O passado sombrio da esteira moderna
Esteira

Sim, a esteira é uma tortura. Pessoalmente, acredito que a escada rolante é pior, mas independentemente do aparelho, temos a vantagem fundamental de poder parar quando a sessão fica insuportável.

Agora, imagine uma esteira da qual você não consegue descer. Alguém provavelmente dirá que há um episódio de Black Mirror que brinca com essa ideia, no entanto, encontramos um exemplo melhor no passado. Subamos na máquina do tempo para viajar até o início do século XIX, no Reino Unido. A Era Vitoriana ainda não havia começado, mas se há algo que podemos dizer com segurança sobre essa época é que o sistema penal era uma catástrofe…

(N. do E.: há legendas em espanhol!)

A esteira, máquina de punição

Em 1818, o engenheiro britânico Sir William Cubitt apresentou o conceito de esteira penal. Até então, as esteiras disponíveis eram “operadas” por um ou dois prisioneiros para elevar baldes de água e moer grãos, mas o design de Cubitt apontava para uma escala muito maior, em alguns casos com dezenas de prisioneiros ao mesmo tempo. A princípio, a ideia era “ocupar” os condenados com um castigo repetitivo e sem sentido, ou, nas palavras do próprio Cubitt, “reformar criminosos ensinando ‘os hábitos da indústria’.”

O passado sombrio da esteira moderna
A esteira na prisão de Coldbath Fields, 1864

Com o passar do tempo, mais de quarenta prisões na Inglaterra adotaram as esteiras como forma de obter energia, processar grãos e “reativar a indústria” após os efeitos das Guerras Napoleônicas. As esteiras, basicamente escadas infinitas com um rolo de 1,8 metro de diâmetro, contavam com separadores de madeira para que os prisioneiros não tivessem contato entre si. Cada um passava entre seis e dez horas diárias na esteira, divididas em sessões de quinze minutos, com pausas de cinco.
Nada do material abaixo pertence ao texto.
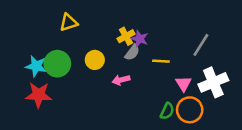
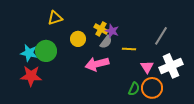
yellow cross: (126, 36) -> (101, 29), turned -32
yellow circle: (95, 60) -> (78, 39), moved
pink arrow: (121, 80) -> (97, 64), size x1.6

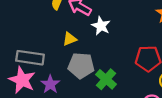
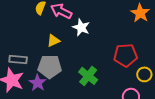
gray rectangle: (30, 58) -> (18, 60), size x0.7
gray pentagon: (81, 66) -> (50, 67), moved

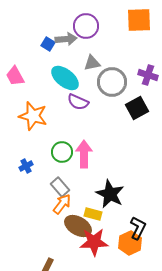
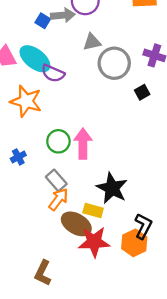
cyan ellipse: (65, 78) -> (35, 59), moved
purple semicircle: (78, 102) -> (53, 73), moved
black square: (137, 108) -> (142, 92), size x0.6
O passado sombrio da esteira moderna
As prisões na Jamaica também usavam esteiras, inclusive com mulheres. A ilustração é de 1837.
O passado sombrio da esteira moderna
Uma das últimas esteiras penais na prisão de Pentonville, 1895

Finalmente, a Prison’s Act de 1898 terminou por reconhecer a crueldade excessiva das esteiras e as aboliu para uso penal. No entanto, o dispositivo encontrou uma segunda vida no mundo comercial. A primeira patente americana de uma “máquina de treinamento” foi registrada em 1913, e o engenheiro William Staub criou a primeira versão destinada ao uso doméstico no final dos anos 1960… e o resto é história. As esteiras representam a categoria de equipamento de exercício com mais vendas no mundo inteiro, com centenas de fabricantes.